EXCERPT PROVIDED
All Products
Search
Document Center

Simple Log Service:Common examples of log data analysis

Last Updated:Mar 10, 2025

This topic provides some examples of log data analysis.

Trigger an alert when the error rate exceeds 40% within the previous 5 minutes

Calculate the rate at which an HTTP 500 error is returned every minute to trigger an alert when the error rate exceeds 40% within the previous 5 minutes.

status:500 | select __topic__, max_by(error_count,window_time)/1.0/sum(error_count) as error_ratio, sum(error_count) as total_error  from (
select __topic__, count(*) as error_count , __time__ - __time__ % 300  as window_time  from log group by __topic__, window_time
) 
group by __topic__  having  max_by(error_count,window_time)/1.0/sum(error_count)   > 0.4  and sum(error_count) > 500 order by total_error desc limit 100

Collect traffic statistics and configure alerts

Collect traffic statistics every minute to trigger an alert when the traffic volume falls below a specific threshold. The statistics that are collected in the previous minute do not cover a full minute. To collect the average traffic statistics per minute, divide the statistical value by greatest(max(__time__) - min(__time__),1) for normalization.

* | SELECT SUM(inflow) / greatest(max(__time__) - min(__time__),1) as inflow_per_minute, date_trunc('minute',__time__)  as minute group by minute

Calculate the average latency by data size

Distribute data to multiple buckets based on the data size and calculate the average latency of data in each bucket.

INFORMATION SHOWN
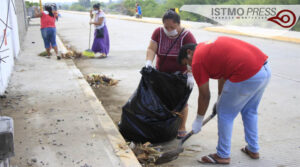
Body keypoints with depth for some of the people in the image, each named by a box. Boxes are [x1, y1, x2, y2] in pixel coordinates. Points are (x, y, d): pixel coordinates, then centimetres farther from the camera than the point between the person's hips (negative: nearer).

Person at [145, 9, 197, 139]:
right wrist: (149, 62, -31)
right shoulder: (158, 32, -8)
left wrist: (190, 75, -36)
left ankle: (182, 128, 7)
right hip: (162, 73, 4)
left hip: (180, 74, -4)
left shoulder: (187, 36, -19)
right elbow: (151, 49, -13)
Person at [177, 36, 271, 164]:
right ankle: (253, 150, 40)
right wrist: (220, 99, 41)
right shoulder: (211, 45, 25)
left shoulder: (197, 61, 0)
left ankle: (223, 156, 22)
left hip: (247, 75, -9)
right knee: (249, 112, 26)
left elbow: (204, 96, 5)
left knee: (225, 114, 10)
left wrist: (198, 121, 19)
...
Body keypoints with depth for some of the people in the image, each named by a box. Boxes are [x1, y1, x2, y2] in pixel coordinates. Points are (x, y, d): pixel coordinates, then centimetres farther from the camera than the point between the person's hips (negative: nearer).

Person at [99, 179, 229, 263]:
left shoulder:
...
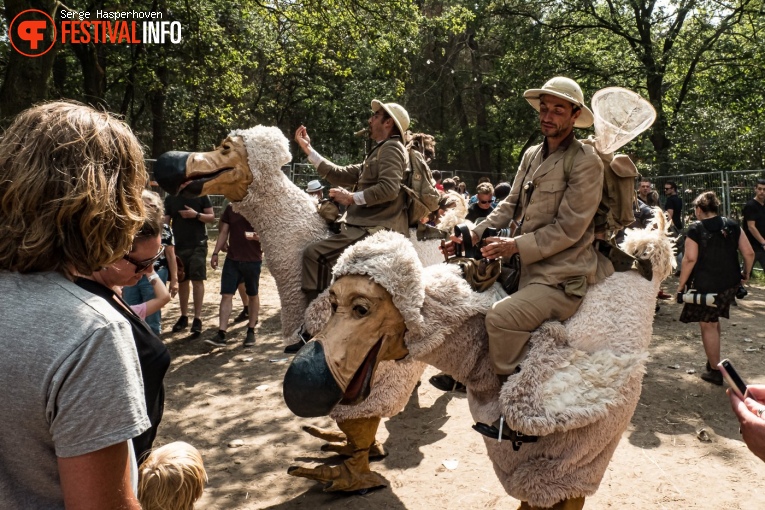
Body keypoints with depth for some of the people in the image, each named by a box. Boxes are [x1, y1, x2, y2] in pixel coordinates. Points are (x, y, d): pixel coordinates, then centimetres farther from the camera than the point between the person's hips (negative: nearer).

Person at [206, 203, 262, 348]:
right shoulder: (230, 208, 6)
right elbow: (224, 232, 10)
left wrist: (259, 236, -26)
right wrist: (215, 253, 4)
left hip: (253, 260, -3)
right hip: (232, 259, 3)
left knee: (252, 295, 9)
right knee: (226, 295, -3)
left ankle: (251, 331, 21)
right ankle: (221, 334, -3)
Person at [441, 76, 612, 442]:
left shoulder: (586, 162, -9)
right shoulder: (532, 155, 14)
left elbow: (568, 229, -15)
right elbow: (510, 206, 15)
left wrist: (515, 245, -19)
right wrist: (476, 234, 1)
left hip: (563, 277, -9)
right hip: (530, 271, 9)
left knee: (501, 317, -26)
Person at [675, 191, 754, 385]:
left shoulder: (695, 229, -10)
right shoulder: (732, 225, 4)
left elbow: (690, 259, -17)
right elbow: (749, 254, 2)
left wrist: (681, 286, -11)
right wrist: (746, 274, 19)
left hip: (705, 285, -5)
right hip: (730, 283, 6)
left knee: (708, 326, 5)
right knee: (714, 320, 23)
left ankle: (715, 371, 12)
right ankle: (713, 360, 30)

WHAT TO DO
a. From the page of log data analysis examples, copy word for word the passage that begins with the words containing "Last Updated:Mar 10, 2025" and ends with "previous 5 minutes.".
b. Extend the page of log data analysis examples, picking up right after its final sentence.

RESPONSES TO THE EXERCISE
a.
Last Updated:Mar 10, 2025

This topic provides some examples of log data analysis.

Trigger an alert when the error rate exceeds 40% within the previous 5 minutes

Calculate the rate at which an HTTP 500 error is returned every minute to trigger an alert when the error rate exceeds 40% within the previous 5 minutes.

b.
* | select avg(latency) as latency , case when originSize < 5000 then 's1' when originSize < 20000 then 's2' when originSize < 500000 then 's3' when originSize < 100000000 then 's4' else 's5' end as os group by os

Return the percentages of different results

Return the count results of different departments and the percentages of the results. This query includes subqueries and window functions. sum(c) over() indicates the sum of values in all rows.

* |  select   department, c*1.0/ sum(c) over ()  from(select  count(1) as c, department   from log group by department)

Count the number of URLs that meet the query condition

To count the number of URLs based on their characteristics, you can use the CASE WHEN clause or the COUNT_IF clause. The latter clause is simpler.

* | select  count_if(uri like '%login') as login_num, count_if(uri like '%register') as register_num, date_format(date_trunc('minute', __time__), '%m-%d %H:%i') as time  group by time order by time limit 100

General aggregate analysis

Query the global distribution of clients by PV

Use the ip_to_country function to obtain the countries to which the IP addresses belong, aggregate the countries based on the ip_country field, and then count the number of clients in each country. You can configure a world map to display the results. For more information, see Configure a world map.

* |
select
  ip_to_country(client_ip) as ip_country,
  count(*) as pv
group by
  ip_country
order by
  pv desc
limit
  500

Query the category and PV trend of request methods

Truncate time values by minute, aggregate and group the truncated time values to calculate the number of page views (PVs) based on the request_method field, and then sort the time values. You can configure a line chart to display the results. In the line chart, set the x-axis to t, the y-axis to pv, and the aggregate column to request_method. For more information, see Line chart.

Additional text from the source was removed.